Reading the yakiniku menu is like diving into a secret bovine world. It might leave your head spinning with the specificity and granularity in which cow parts are distinguished. For instance, there’s a special term just for meat around the diaphragm! There’s too many to go into detail, but here are some choice cuts to begin your yakiniku journey with:
- Kalbi: Tender, juicy, uber-marbled short ribs.
- Jo-kalbi: Kalbi’s evolved form. “Jo” anything means a higher quality version of that cut.
- Harami: Skirt steak, or meat from around the diaphragm. Super tender, robustly flavored – best with tare.
- Zabuton: Chuck eye roll, from around the ribcage. The word means ‘cushion,’ which gives you an idea of its texture.
- Rosu: Lean but tender, lightly marbled cuts of meat from around the shoulder and back.
- Tan: Beef tongue for French kissing. Best salt-grilled to appreciate its taste and texture.
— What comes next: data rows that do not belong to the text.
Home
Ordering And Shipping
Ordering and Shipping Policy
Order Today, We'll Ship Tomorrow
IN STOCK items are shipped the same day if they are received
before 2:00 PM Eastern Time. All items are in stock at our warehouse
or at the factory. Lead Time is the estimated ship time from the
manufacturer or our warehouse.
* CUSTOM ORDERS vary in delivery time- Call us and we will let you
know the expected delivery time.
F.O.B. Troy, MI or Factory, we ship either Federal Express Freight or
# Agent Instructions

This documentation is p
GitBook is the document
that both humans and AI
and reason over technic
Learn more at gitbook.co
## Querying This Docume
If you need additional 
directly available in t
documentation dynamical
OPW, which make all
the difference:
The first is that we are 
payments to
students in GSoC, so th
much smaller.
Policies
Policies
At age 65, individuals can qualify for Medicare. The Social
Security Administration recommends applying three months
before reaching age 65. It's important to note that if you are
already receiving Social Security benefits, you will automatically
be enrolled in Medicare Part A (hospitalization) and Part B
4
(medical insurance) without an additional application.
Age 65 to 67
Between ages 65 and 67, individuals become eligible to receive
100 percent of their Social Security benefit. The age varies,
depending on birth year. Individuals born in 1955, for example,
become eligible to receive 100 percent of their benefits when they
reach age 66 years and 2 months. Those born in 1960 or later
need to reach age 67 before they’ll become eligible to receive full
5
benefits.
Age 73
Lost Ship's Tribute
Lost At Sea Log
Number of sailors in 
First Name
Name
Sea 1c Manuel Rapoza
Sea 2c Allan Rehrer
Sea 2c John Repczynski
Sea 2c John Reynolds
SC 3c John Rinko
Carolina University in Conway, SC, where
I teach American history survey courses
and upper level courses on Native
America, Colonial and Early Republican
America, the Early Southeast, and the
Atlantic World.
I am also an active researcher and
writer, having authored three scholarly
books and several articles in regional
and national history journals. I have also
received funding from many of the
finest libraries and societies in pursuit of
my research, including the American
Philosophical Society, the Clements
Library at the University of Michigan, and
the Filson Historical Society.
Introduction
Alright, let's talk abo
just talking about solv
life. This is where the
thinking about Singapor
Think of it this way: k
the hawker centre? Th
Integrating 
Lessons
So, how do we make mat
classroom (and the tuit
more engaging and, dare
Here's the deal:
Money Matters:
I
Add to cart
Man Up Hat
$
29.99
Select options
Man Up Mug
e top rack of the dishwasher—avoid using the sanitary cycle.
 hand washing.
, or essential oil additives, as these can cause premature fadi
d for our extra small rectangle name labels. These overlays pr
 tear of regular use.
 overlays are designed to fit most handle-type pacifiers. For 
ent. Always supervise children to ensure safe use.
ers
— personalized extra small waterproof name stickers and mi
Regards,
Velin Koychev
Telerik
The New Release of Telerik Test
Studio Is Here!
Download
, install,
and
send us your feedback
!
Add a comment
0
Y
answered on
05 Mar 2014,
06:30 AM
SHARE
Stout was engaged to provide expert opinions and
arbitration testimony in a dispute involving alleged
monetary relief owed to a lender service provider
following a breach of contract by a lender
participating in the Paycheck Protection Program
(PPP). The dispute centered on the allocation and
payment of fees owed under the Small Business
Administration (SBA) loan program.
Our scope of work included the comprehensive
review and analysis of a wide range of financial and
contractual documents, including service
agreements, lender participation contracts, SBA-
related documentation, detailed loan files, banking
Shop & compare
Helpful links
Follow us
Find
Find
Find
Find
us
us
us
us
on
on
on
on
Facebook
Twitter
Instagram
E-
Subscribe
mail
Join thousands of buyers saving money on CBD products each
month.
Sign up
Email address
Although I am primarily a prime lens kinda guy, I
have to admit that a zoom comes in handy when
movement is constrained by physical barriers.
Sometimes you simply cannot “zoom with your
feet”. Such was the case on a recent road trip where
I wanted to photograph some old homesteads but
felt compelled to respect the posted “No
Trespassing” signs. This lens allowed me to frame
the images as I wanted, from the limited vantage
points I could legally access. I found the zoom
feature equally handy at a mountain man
One of my favorite non-grilled dishes to eat at a yakiniku restaurant is yukke (yukhoe in Korean). This is fresh, raw, fatty beef that’s been julienned and seasoned with soy sauce, sesame oil, sugar and salt; and sometimes also with spring onion, minced garlic, pepper and Korean pear. Break the raw egg yolk nestled on top and mix it all together. With top quality beef, this is unbeatable. Think of it as steak tartare amplified by awesome.
What if you’re the only vegetarian in your group? Well, a yakiniku restaurant isn’t a total loss. Order every single vegetable on the menu – the better restaurants will have things like bell pepper, shiitake mushroom, carrots, onions and more. Grill them and douse in the delicious dipping sauce. Add a bowl of rice and a raw egg and you’re good to go for dinner.
In general, my experience is that you do get what you pay for with beef, which is how you end up with A-grade prices for yakiniku. But leaving the restaurant smelling like the best grilled beef ever is an utterly, completely, delightfully B-grade experience. It’s hard to have beef with that.
The word horumon is a play on “hormone,” or “horumon” in the Kansai dialect, meaning “discarded goods.” Let’s be clear: it refers to the nasty bits from beef or pork. Think sweetbreads, tripe, stomach, uterus, and more. (For an excellent breakdown of various parts available at a horumonyaki place, check out this post on Chowhound. In America, these parts are often discarded, but horumon is a hallowed cuisine in Japan. Women love it because all that collagen is great for your skin; everyone loves it because it supposedly gives you a ton of stamina. Horumonyaki (grilled horumon) is often considered a subset of yakiniku, but it deserves a section of its own, especially because there are restaurants which specialize entirely in serving these offcuts.
To enjoy horumon, you have to be adventurous about texture. Good horumon is typically sourced from high-quality wagyu cattle, but at the end of the day you still have to be open to eating offal. Depending on the parts you’re eating, horumon parts can be chewy, crunchy, corrugated, creamy, fatty, tender, even raw. That’s right – uncooked. It takes real skill and judgment to prepare horumon that’s delicious but clean and safe to eat raw. Incidentally, some of the best grilled beef I’ve ever had was tare-marinated small intestine – ringed with fat, it chars beautifully over a charcoal fire and drips grease right into your mouth. It’s glorious.
Start by ordering a few pieces of horumon at the yakiniku restaurant, and let your tongue be the judge. Then move on to full-blown horumonyaki, and never look back.